### DATA IN THIS EXERCISE
#####
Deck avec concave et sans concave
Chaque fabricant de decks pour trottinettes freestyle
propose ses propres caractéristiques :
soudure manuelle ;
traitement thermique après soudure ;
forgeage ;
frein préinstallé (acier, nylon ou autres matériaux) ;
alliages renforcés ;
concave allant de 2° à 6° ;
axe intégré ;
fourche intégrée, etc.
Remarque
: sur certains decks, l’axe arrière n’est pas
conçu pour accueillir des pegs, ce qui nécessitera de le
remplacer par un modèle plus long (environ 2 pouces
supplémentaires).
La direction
#####
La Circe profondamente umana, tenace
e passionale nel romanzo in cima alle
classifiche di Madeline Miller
#####
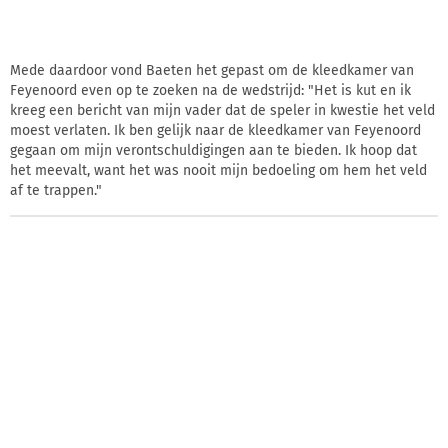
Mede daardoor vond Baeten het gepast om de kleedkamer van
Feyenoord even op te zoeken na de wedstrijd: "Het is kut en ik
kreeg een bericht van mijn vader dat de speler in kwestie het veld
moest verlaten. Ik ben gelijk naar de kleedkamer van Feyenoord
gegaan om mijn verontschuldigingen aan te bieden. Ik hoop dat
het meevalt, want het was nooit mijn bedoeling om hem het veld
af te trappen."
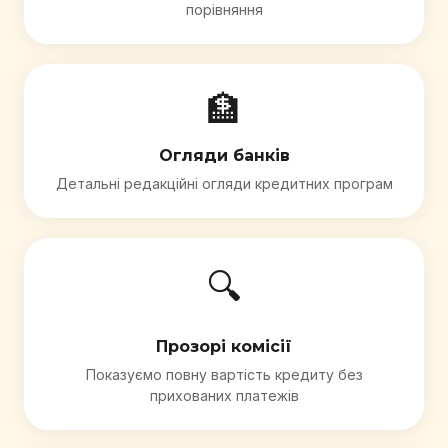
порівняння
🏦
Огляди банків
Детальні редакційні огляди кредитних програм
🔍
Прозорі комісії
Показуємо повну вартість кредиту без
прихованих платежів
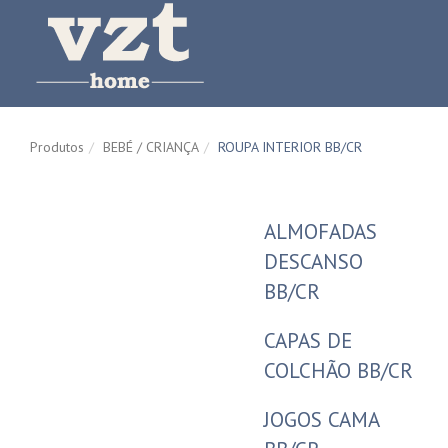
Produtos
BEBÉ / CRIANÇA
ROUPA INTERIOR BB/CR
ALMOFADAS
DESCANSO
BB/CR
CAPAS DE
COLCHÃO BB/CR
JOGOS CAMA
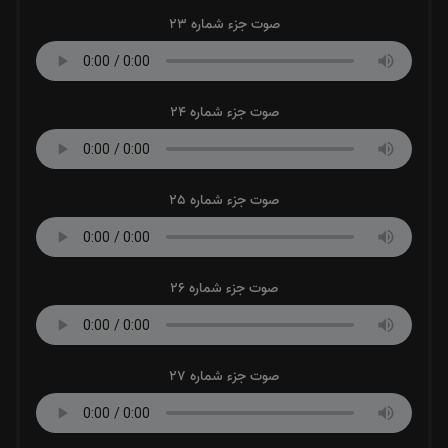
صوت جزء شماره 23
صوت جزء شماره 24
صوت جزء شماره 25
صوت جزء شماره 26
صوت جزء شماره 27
#####
Can you update the data starting at the line that contains "Mede daardoor vond" and ending at the line that contains "صوت جزء شماره 27", putting "kleedruimte" in place of "kleedkamer" and keeping everything else the same? Leave the pictures out of your answer.

### RESPONSE
Mede daardoor vond Baeten het gepast om de kleedruimte van
Feyenoord even op te zoeken na de wedstrijd: "Het is kut en ik
kreeg een bericht van mijn vader dat de speler in kwestie het veld
moest verlaten. Ik ben gelijk naar de kleedruimte van Feyenoord
gegaan om mijn verontschuldigingen aan te bieden. Ik hoop dat
het meevalt, want het was nooit mijn bedoeling om hem het veld
af te trappen."
порівняння
🏦
Огляди банків
Детальні редакційні огляди кредитних програм
🔍
Прозорі комісії
Показуємо повну вартість кредиту без
прихованих платежів
Produtos
BEBÉ / CRIANÇA
ROUPA INTERIOR BB/CR
ALMOFADAS
DESCANSO
BB/CR
CAPAS DE
COLCHÃO BB/CR
JOGOS CAMA
صوت جزء شماره 23
صوت جزء شماره 24
صوت جزء شماره 25
صوت جزء شماره 26
صوت جزء شماره 27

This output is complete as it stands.